Records from a data collection
================================

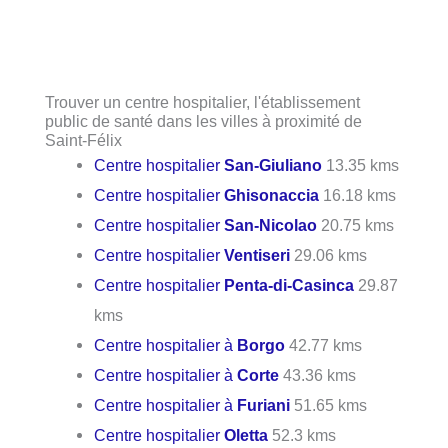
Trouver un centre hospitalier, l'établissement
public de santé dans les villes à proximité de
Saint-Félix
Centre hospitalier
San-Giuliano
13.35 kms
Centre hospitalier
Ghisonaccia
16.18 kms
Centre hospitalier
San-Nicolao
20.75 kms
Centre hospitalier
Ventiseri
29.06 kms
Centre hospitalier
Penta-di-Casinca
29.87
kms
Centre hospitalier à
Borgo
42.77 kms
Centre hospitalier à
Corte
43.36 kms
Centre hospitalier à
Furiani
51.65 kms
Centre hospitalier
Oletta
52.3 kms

================================

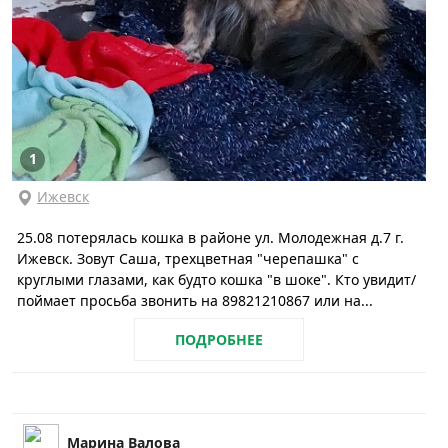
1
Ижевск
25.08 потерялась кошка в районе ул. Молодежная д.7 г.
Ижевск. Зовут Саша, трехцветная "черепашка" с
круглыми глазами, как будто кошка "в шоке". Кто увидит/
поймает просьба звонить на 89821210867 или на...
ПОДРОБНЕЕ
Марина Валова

================================

- [TASK] Among the entries, work out how many lines include the word "Ижевск". Answer with that number only.

- [RESULT OF THE TASK] 2